Sunset put a hand of her wife's bare shoulder after swimming up to her. "Honey," she said simply.

Twilight blushed with an apologetic giggle. "Second cousins at best," she concluded simply. "Fourth is unlikely but not impossible depending on the level that our special magic genes mutated in comparison-"

Anything more that the mature scientist has to say was cut off prematurely by a "woohoo" and a thunderous crash of water nearby them. Water poured over them in a thick spray from the fallout of the surprise cannonball. The figure responsible took a good moment to swim back up from the depth she had smartly dived into.

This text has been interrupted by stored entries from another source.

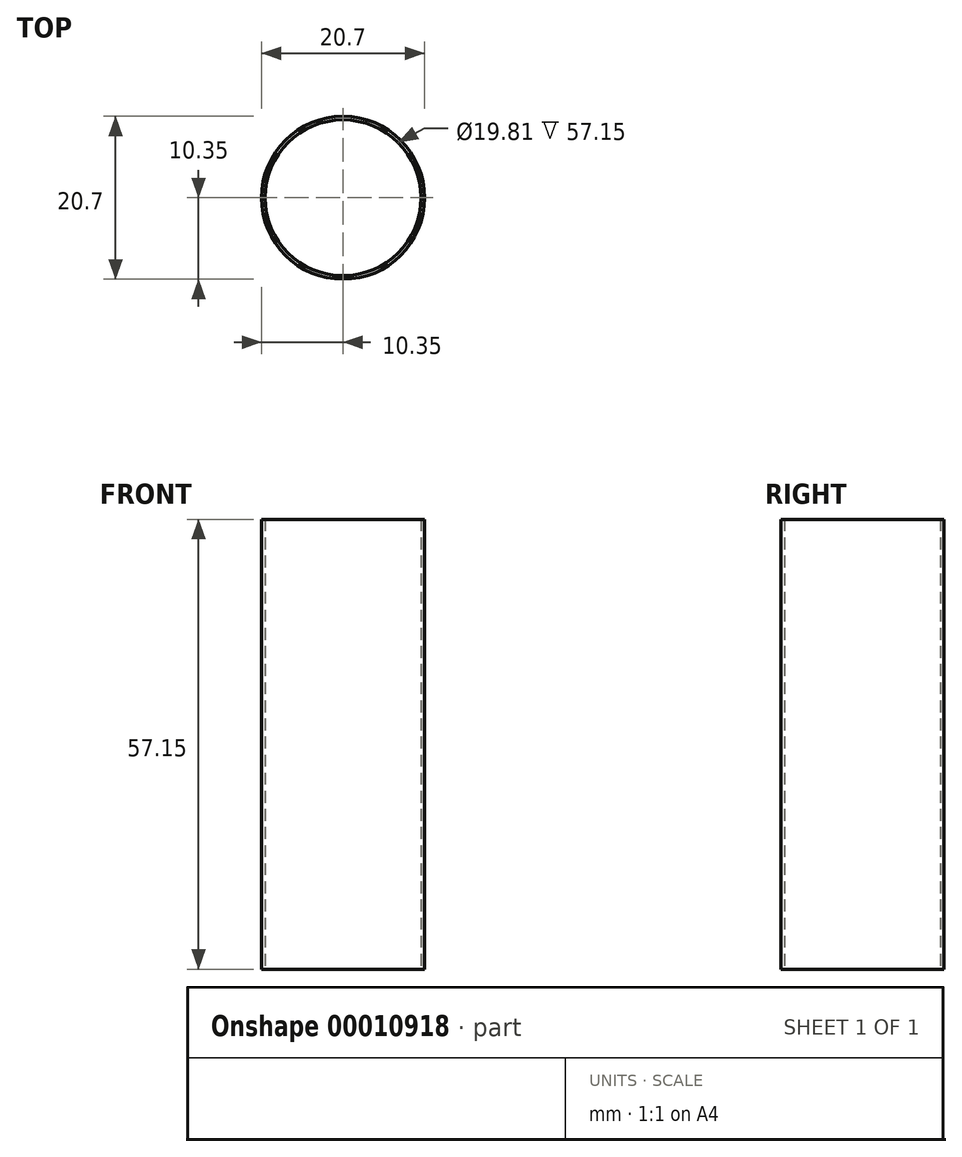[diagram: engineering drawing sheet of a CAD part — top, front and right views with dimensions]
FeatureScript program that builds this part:
annotation { "Feature Type Name" : "Feature", "Feature Type Description" : "" }
export const myFeature = defineFeature(function(context is Context, id is Id, definition is map)
    precondition{}
    {
        {
            var Q0;
            Q0=qCreatedBy(makeId("Top.planeOp"),FACE);
            var sketch = newSketch(context, id + "F0", { "sketchPlane" : qUnion([Q0])});
            skCircle(sketch, "E0", {"center": v(0, 0) * mm, "radius": 10.35 * mm});
            skCircle(sketch, "E1", {"center": v(0, 0) * mm, "radius": 9.9 * mm});
            skSolve(sketch);
        }
        {
            var Q0;
            Q0=makeQuery(id+"F0.imprint","IMPRINT",FACE,{"disambiguationData":[TD([[makeQuery(id+"F0.imprint","IMPRINT",EDGE,{"derivedFrom":sQuery(id+"F0.wireOp",EDGE,"E0")}),1.0]])]});
            extrude(context, id + "F1", {"entities" : qUnion([Q0]), "depth" : 57.15 * mm});
        }
    });
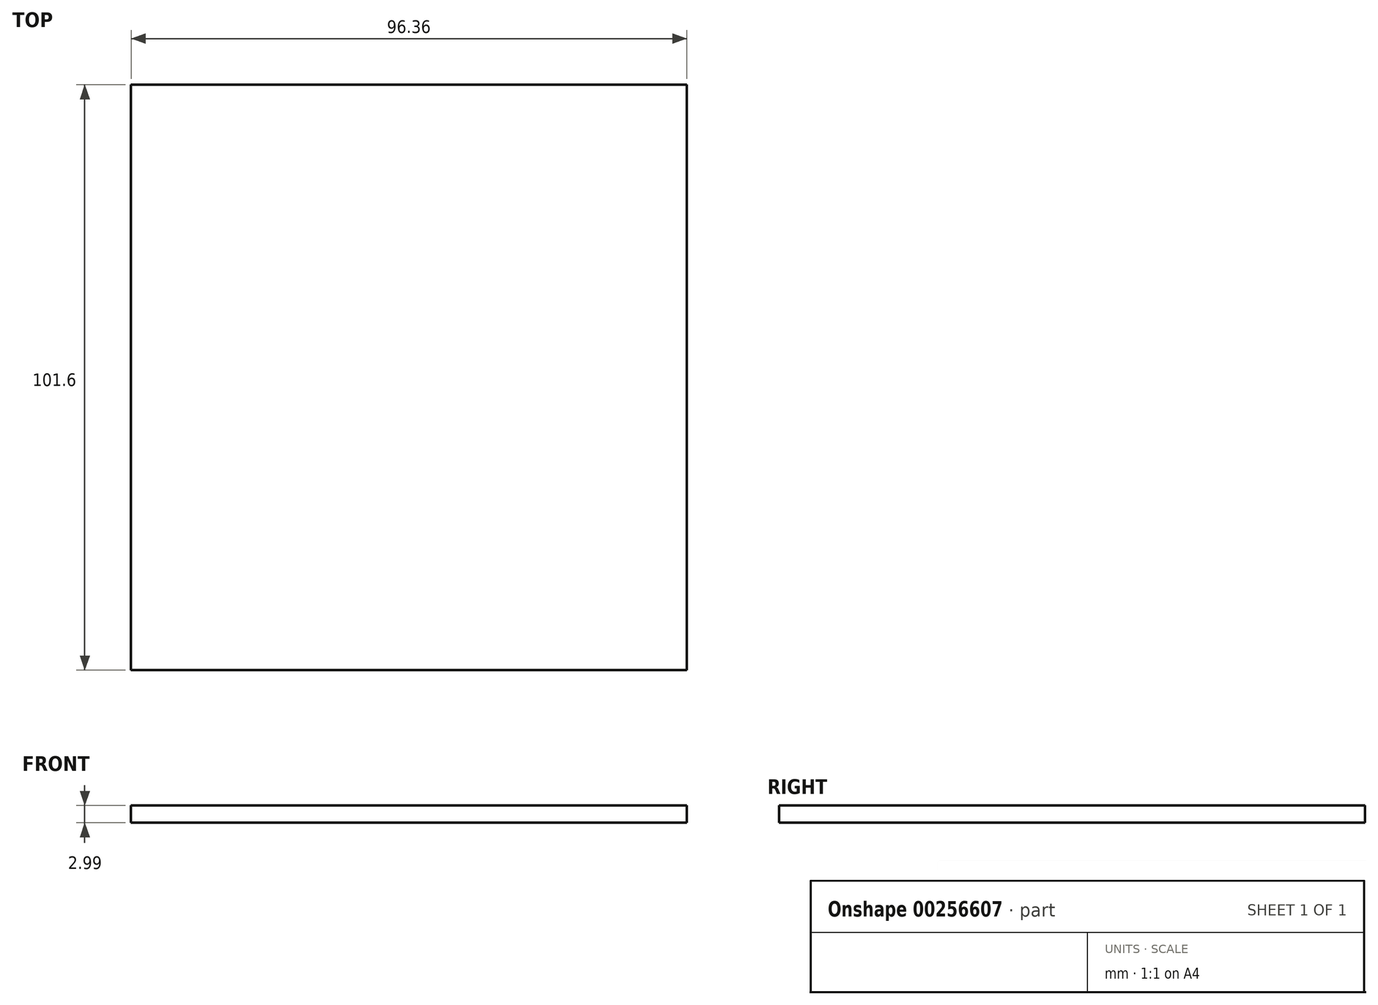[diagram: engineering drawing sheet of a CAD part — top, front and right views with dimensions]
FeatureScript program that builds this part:
annotation { "Feature Type Name" : "Feature", "Feature Type Description" : "" }
export const myFeature = defineFeature(function(context is Context, id is Id, definition is map)
    precondition{}
    {
        {
            var Q0;
            Q0=qCreatedBy(makeId("Front.planeOp"),FACE);
            var sketch = newSketch(context, id + "F0", { "sketchPlane" : qUnion([Q0])});
            skLineSegment(sketch, "E0.bottom", {"start": v(50.8, 26.56) * mm, "end": v(-50.8, 26.56) * mm});
            skLineSegment(sketch, "E0.top", {"start": v(50.8, 32.91) * mm, "end": v(-50.8, 32.91) * mm});
            skLineSegment(sketch, "E0.left", {"start": v(50.8, 26.56) * mm, "end": v(50.8, 32.91) * mm});
            skLineSegment(sketch, "E0.right", {"start": v(-50.8, 26.56) * mm, "end": v(-50.8, 32.91) * mm});
            skPoint(sketch, "E0.middle", {"position": v(0, 29.74) * mm});
            skLineSegment(sketch, "E1.bottom", {"start": v(48.18, 23.32) * mm, "end": v(-48.18, 23.32) * mm});
            skLineSegment(sketch, "E1.top", {"start": v(48.18, 26.31) * mm, "end": v(-48.18, 26.31) * mm});
            skLineSegment(sketch, "E1.left", {"start": v(48.18, 23.32) * mm, "end": v(48.18, 26.31) * mm});
            skLineSegment(sketch, "E1.right", {"start": v(-48.18, 23.32) * mm, "end": v(-48.18, 26.31) * mm});
            skPoint(sketch, "E1.middle", {"position": v(0, 24.82) * mm});
            skPoint(sketch, "E1.middle.positionSnap0", {"position": v(0, 26.56) * mm});
            skPoint(sketch, "E1.centerSnap0", {"position": v(0, 26.56) * mm});
            skLineSegment(sketch, "E2.bottom", {"start": v(-48.18, 23.32) * mm, "end": v(-43.1, 23.32) * mm});
            skLineSegment(sketch, "E2.top", {"start": v(-48.18, -16.05) * mm, "end": v(-43.1, -16.05) * mm});
            skLineSegment(sketch, "E2.left", {"start": v(-48.18, 23.32) * mm, "end": v(-48.18, -16.05) * mm});
            skLineSegment(sketch, "E2.right", {"start": v(-43.1, 23.32) * mm, "end": v(-43.1, -16.05) * mm});
            skLineSegment(sketch, "E3.bottom", {"start": v(48.18, 23.32) * mm, "end": v(43.1, 23.32) * mm});
            skLineSegment(sketch, "E3.top", {"start": v(48.18, -16.05) * mm, "end": v(43.1, -16.05) * mm});
            skLineSegment(sketch, "E3.left", {"start": v(48.18, 23.32) * mm, "end": v(48.18, -16.05) * mm});
            skLineSegment(sketch, "E3.right", {"start": v(43.1, 23.32) * mm, "end": v(43.1, -16.05) * mm});
            skSolve(sketch);
        }
        {
            var Q0;
            Q0=makeQuery(id+"F0.imprint","IMPRINT",FACE,{"disambiguationData":[TD([[makeQuery(id+"F0.imprint","IMPRINT",EDGE,{"derivedFrom":sQuery(id+"F0.wireOp",EDGE,"E1.bottom")}),-1.0]])]});
            extrude(context, id + "F1", {"entities" : qUnion([Q0]), "depth" : 101.6 * mm});
        }
    });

When she surfaced, she did so with a half-leap and more gentle surface impact reminiscent of agile dolphins playing around just for fun.

The newcomer didn't take long to recognize an issue, however. She looked back and forth from one pair of swimsuit clad Shimmers to the other. "Hey," she finally complained after an awkward silence. "I thought you two agreed on no cloning!"

I smirked at the comment.

"Clones?" I said. "You've literally seen two different Twilights at the same time, rifts into other dimensions, and who knows what all else, and clones are seriously your first thought?" I turned to my counterpart. " Just what in the hay are we missing?"

Rainbow Dash blinked, but before she could respond, a voice growled down from above.

"You never listen, do you?"

The other Twilight waved cheerfully. "Hey, Adagio!" she greeted as the Siren made her way down to the lagoon.

She raised an eyebrow at the paired couples but didn't speak as she went over to Rainbow and pushed her mouth closed.

"The note said 'At lagoon, be back later', Dash," she continued gruffly. "Ever enter your mind they might have wanted alone time?"

"Never stopped her before," the other Sunset muttered, waving off my raised eyebrow.

Sunshine, however, was still puzzling over things. "Second at best," she said absently.

You ok? I asked, trying to get a feel for her mental state. All I could sense was memories of the girls, tinged with her maternal concern.

"Hello," I said. "Earth to Twilight Sparkle."

She shook out of her stupor and grinned absently.

"Sorry," she said. "Lost in thought again. Oh, hi, Dashie, when did you get here?"

Three facepalms and a groan echoed in the clearing.